▶ [EXCERPTED PASSAGE]:
============================================================

Right now, investors are looking for certainty in an uncertain market with many asking whether the market has bottomed and is this stock cheap, and can I buy it now.
The more concerning question I am getting right now is from those who own stocks and are losing money, wanting to buy more because they believe the stock is cheap given it has fallen further.
It is one thing to attempt to bottom pick stocks that have fallen heavily, but it is another thing altogether to increase your risk by buying more of the same stock that you are losing money on. However, individual investors are not to be blamed for following the concept of dollar cost averaging given that it dominates the financial services industry investing mantra, despite it not delivering the results it claims.
Dollar cost averaging involves placing funds into an investment at regular intervals over a period of time regardless of whether the market is moving up or down. This practice can significantly impact the performance of portfolios and not necessarily in a positive way.
According to industry experts, dollar cost averaging reduces the risk of investing in volatile markets. Yet, right now, we are in a very volatile market and people are losing money. The issue I have with this concept is that the industry promotes this practice stating that it helps to avoid the ‘so called’ pitfalls associated with ‘timing’ your entry into the market.
I would argue otherwise because this strategy is questionable when markets are falling heavily, as you are subjecting your portfolio to a higher level of risk - exactly what you want to avoid in a volatile market. In my opinion, adding to an investment that is falling in value increases risk and should be avoided at all times. It is far better to wait for the dust to settle or buy an investment that is rising in value.
So what are the best and worst performing sectors this week?

============================================================

▶ [TO-DO ITEM A]:
Reproduce the records below word for word, in full.

▶ [STUDY MATERIAL]:
============================================================

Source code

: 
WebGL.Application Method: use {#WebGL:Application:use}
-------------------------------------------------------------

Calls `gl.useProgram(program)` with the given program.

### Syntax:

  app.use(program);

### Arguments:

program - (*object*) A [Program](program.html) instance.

============================================================

▶ [TO-DO ITEM B]:
Revise the dollar cost averaging passage: write out the stretch from "Dollar cost averaging involves" through "into the market." again, swapping "regular intervals" for "fixed intervals".

▶ [TASK OUTPUT A]:
Source code

: 
WebGL.Application Method: use {#WebGL:Application:use}
-------------------------------------------------------------

Calls `gl.useProgram(program)` with the given program.

### Syntax:

  app.use(program);

### Arguments:

program - (*object*) A [Program](program.html) instance.

▶ [TASK OUTPUT B]:
Dollar cost averaging involves placing funds into an investment at fixed intervals over a period of time regardless of whether the market is moving up or down. This practice can significantly impact the performance of portfolios and not necessarily in a positive way.
According to industry experts, dollar cost averaging reduces the risk of investing in volatile markets. Yet, right now, we are in a very volatile market and people are losing money. The issue I have with this concept is that the industry promotes this practice stating that it helps to avoid the ‘so called’ pitfalls associated with ‘timing’ your entry into the market.